Узнав о случившемся, К. В. Бравич писал из Москвы Ф. Ф. Комиссаржевскому, как кажется, выражая общее ощущение смятения и ужаса: «Родной Вы мой, несколько раз собирался Вам писать, начинал, рвал и бросал. Что писать? Всё равно не скажешь сильнее, чем сказал проклятый рок или случай — не знаю, всё равно не смягчишь той муки, что этот проклятый случай бросил в наши души. Да и нужно ли это? Не лучше ли, чтобы мы мучились? Я думаю, лучше. Это последний нам дар её богатой души. Сбережём же его, приняв с благодарностью. Никому не отдадим, ни с кем не поделимся, потому что этот дар последний, самый дорогой, — память об ней, об её страдальческой, несмотря на весь блеск, жизни и такой же страдальческой смерти.

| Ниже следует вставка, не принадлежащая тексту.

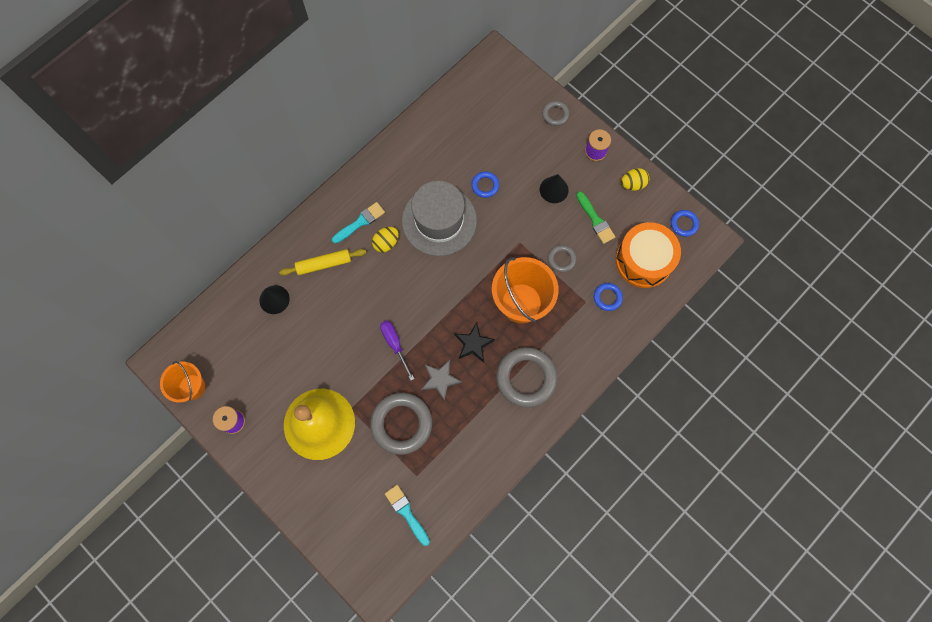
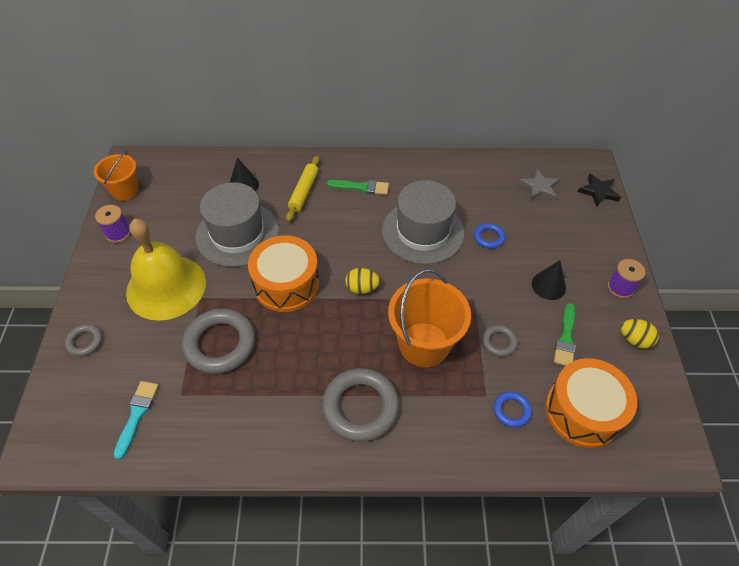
camera: 45 degrees right, 20 degrees down
yellow rolling pin [279,249,366,276] -> yellow rolling pin turned 75 degrees clockwise [286,156,320,221]
turquoise brush [332,202,385,244] -> green brush [327,180,389,195]
yellow egg [372,227,399,253] -> yellow egg moved to [345,268,380,294]
purple screwdriver [380,321,414,381] -> orange drum [248,235,319,312]
grey star [421,360,462,401] -> grey star moved to [518,169,560,201]
black star [454,322,495,363] -> black star moved to [578,174,621,207]
grey ring [542,101,569,126] -> grey ring moved to [65,324,102,356]
blue ring [671,210,699,237] -> none
none -> grey hat [195,182,279,267]

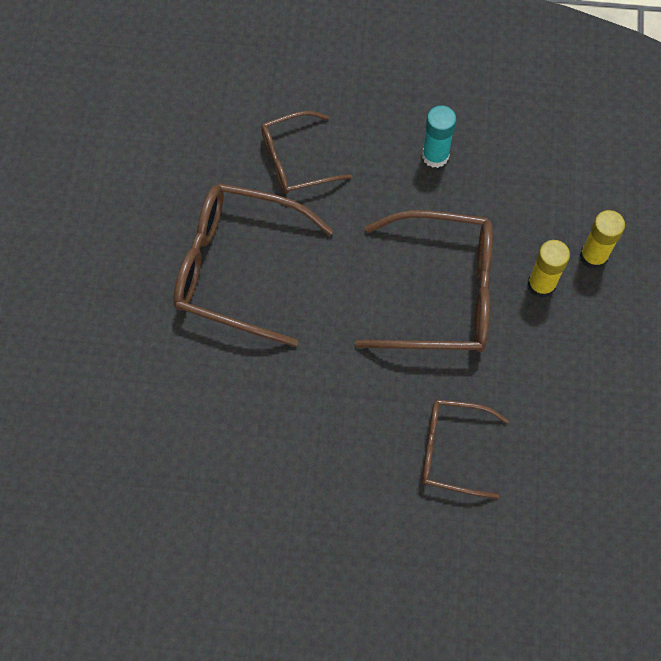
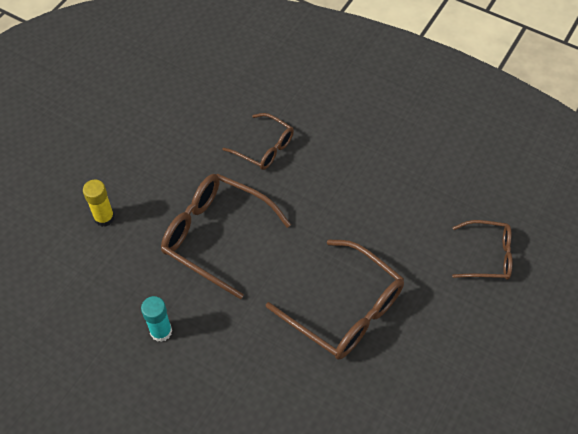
camera: 155 degrees left, 10 degrees down
brown glasses [261,111,352,194] -> brown glasses moved to [452,220,512,280]
yellow glue stick [527,240,570,298] -> none

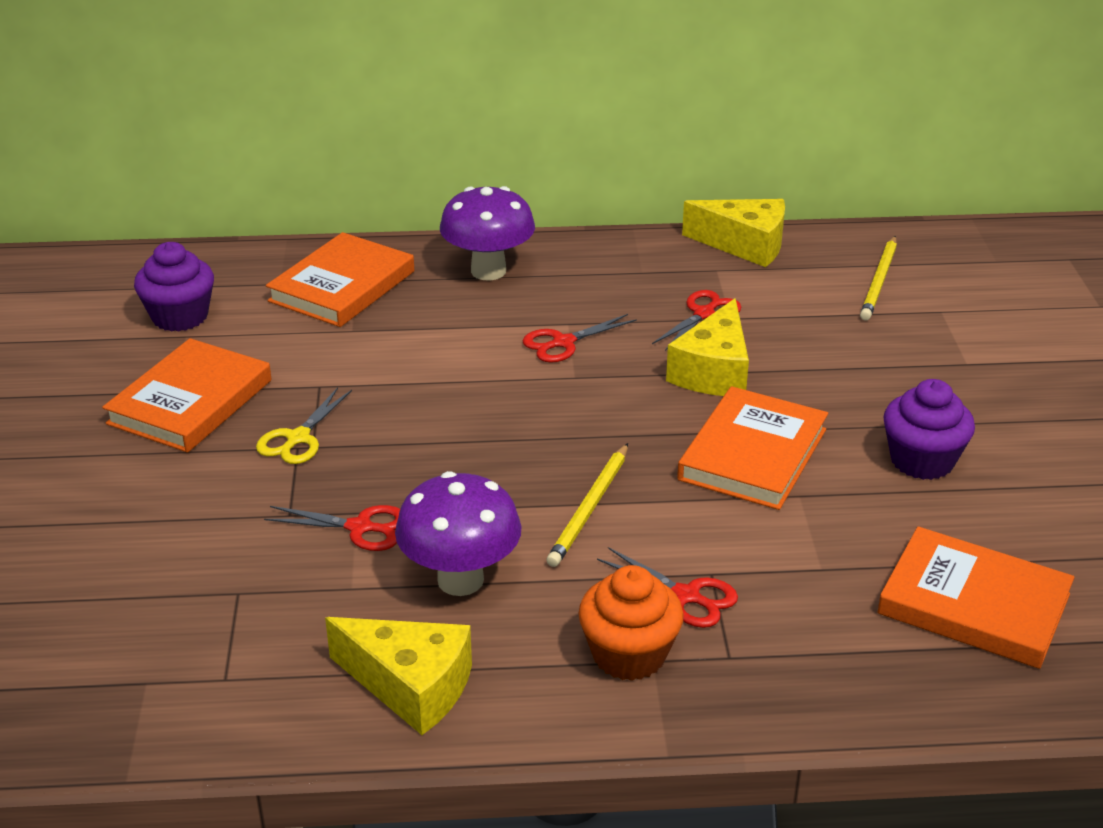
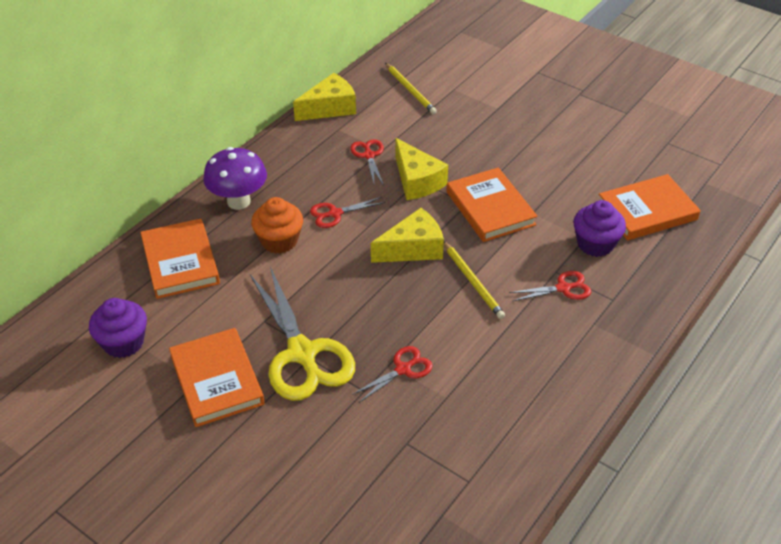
camera: 50 degrees left, 10 degrees up
yellow scissors [256,387,352,464] -> yellow scissors [250,267,355,401], size x2.09
yellow cheese [325,617,472,735] -> yellow cheese moved to [371,208,444,263]
purple mushroom [395,471,521,596] -> none
red scissors [523,314,637,363] -> red scissors turned 60 degrees clockwise [310,197,385,228]
orange cupcake [578,565,684,681] -> orange cupcake moved to [251,197,303,254]
purple cupcake [883,379,975,480] -> purple cupcake moved to [574,200,626,257]

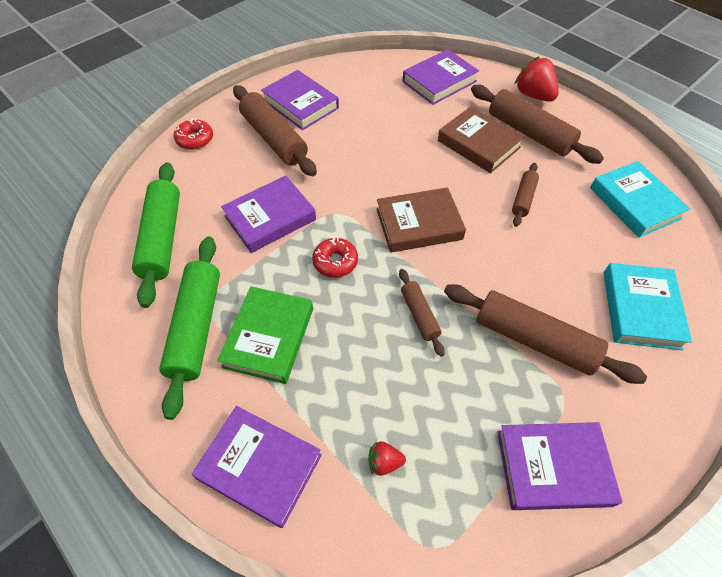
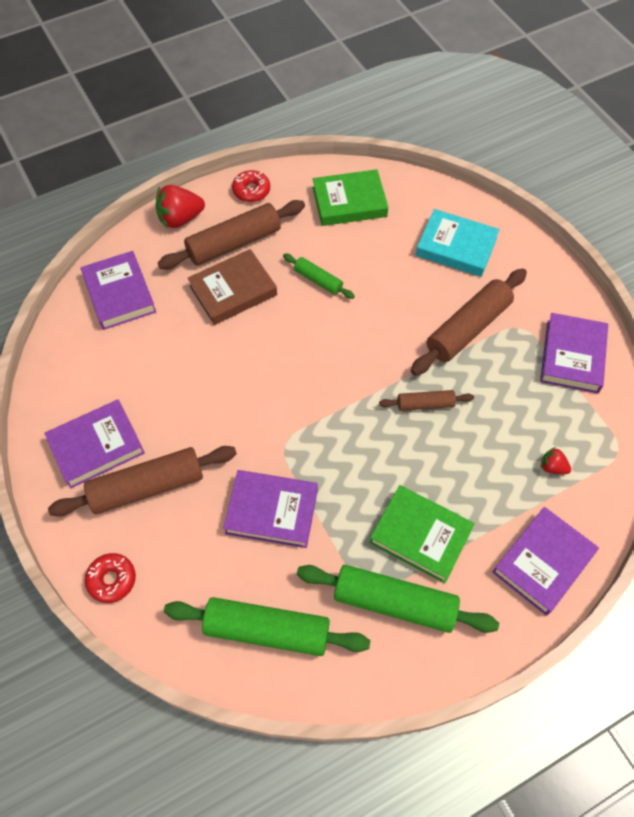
camera: 75 degrees left, 5 degrees up
purple book [221,176,316,253] -> purple book turned 60 degrees counterclockwise [223,470,318,548]
red donut [312,238,358,277] -> red donut moved to [232,170,270,202]
red strawberry [368,441,406,476] -> red strawberry turned 105 degrees clockwise [541,447,571,474]
brown book [377,187,466,253] -> none
brown rolling pin [512,163,539,227] -> green rolling pin [283,254,355,299]
turquoise book [590,161,690,238] -> green book [313,169,388,226]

Вы говорите, служат панихиды, разбирают вещи. — Да, так они должны делать. Они такие. Я не хочу сказать, что плохие. Нет. Бедные — им не надо больше. Вас это не удовлетворяет. Я понимаю Вас, родной. Меня тоже. Кругом у нас панихиды — я не хожу на них. Был на одной в Храме Спасителя. <...> Там ничто не оскорбляло памяти о её прекрасной, благородной душе. Храм величественный, пустота — кроме нас, никого не было — молчание, всё говорило о величии случившегося, и полчаса, проведённых в этом храме с мыслью о ней, среди людей, действительно её любящих, принесли мне отраду, успокоение хоть временное от той муки, какая наполняет моё сердце»[570].